- Always keep your plugins and themes up to date
It is important to update plugins, themes and your server software as often as possible to keep everything up to date and secure. The main reason this makes such a big difference is that every new release of WordPress, themes, plugins and server software have tons of new security updates with the latest protection possible against hackers and known viruses. If you keep everything up to date, you will have minimal problems with hackers and viruses effecting your WordPress website or blog.
- Use Secure password
If you take your WordPress security seriously, you should not use a password that has been used on any other account, site or other password protected objects you may own or be a member of. This is because if they get compromised, then your WordPress site is instantly vulnerable as well.
If your WordPress administrator password is anything like ‘letmein’, ‘abc123’, or ‘password’ (all way more common than you might think!), you need to change it to something secure as soon as possible.
- Disable file editing via the dashboard
In a default WordPress installation, you can navigate to Appearance > Editor and edit any of your theme files right in the dashboard.
The trouble is, if a hacker managed to gain access to your admin panel, they could also edit your files that way, and execute whatever code they wanted to.
So it’s a good idea to disable this method of file editing, by adding the following to your wp-config.php file:
define( ‘DISALLOW_FILE_EDIT’, true );
- Download plugins Properly
Never download a plugin or a theme from a warez or torrent or file sharing sites.

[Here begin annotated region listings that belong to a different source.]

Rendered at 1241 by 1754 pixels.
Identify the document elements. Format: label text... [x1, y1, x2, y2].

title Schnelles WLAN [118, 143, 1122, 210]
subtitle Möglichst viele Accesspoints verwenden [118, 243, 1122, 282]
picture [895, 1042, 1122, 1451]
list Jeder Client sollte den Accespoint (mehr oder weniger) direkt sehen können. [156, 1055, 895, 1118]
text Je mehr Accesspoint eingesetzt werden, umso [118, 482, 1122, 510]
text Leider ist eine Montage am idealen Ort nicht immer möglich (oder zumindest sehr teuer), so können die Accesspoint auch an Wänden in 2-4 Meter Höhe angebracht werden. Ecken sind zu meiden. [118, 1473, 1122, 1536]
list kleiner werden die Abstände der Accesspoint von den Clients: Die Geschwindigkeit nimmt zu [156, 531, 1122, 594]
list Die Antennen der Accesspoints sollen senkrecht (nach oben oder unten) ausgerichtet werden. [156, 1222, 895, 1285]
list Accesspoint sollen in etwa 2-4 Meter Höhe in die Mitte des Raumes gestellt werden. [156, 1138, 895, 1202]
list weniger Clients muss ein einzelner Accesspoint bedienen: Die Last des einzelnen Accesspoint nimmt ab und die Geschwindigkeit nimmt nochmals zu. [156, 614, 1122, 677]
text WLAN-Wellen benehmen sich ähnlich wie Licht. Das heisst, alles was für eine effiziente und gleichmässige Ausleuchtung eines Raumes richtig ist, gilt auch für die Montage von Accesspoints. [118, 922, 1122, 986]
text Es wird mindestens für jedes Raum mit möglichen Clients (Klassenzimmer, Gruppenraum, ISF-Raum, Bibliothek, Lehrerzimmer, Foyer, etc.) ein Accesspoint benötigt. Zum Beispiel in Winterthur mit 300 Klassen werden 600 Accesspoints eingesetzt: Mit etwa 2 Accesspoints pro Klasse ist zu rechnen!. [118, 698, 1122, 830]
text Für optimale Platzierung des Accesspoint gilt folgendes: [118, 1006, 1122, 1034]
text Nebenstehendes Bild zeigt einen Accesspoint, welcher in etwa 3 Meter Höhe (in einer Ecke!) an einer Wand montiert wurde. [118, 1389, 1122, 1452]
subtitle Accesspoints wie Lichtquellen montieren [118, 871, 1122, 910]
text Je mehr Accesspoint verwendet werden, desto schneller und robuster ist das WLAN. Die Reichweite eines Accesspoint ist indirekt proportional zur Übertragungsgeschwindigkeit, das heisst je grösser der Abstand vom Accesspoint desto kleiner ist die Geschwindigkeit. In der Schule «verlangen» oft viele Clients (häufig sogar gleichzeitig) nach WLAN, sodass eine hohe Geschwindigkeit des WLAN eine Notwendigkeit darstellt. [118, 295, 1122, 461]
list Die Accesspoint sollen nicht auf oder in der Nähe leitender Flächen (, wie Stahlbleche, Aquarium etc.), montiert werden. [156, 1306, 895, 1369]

The content on these sites can be disguised as a plugin or a theme but it will harm your site when uploaded to your server.
- Don’t Show WordPress Version on Your Blog
The specific WordPress version that you are using can give the attacker an upper hand in finding a way to break in.
- Use security plugins
There are tons of plugins you can use to tighten your site’s security and reduce the likelihood of being hacked.
- Don’t use ‘admin’ as username
Anybody who tries to get into your WordPress admin section will try with ‘admin’ as a username. If you change it, potential hacker has to hack both username and password.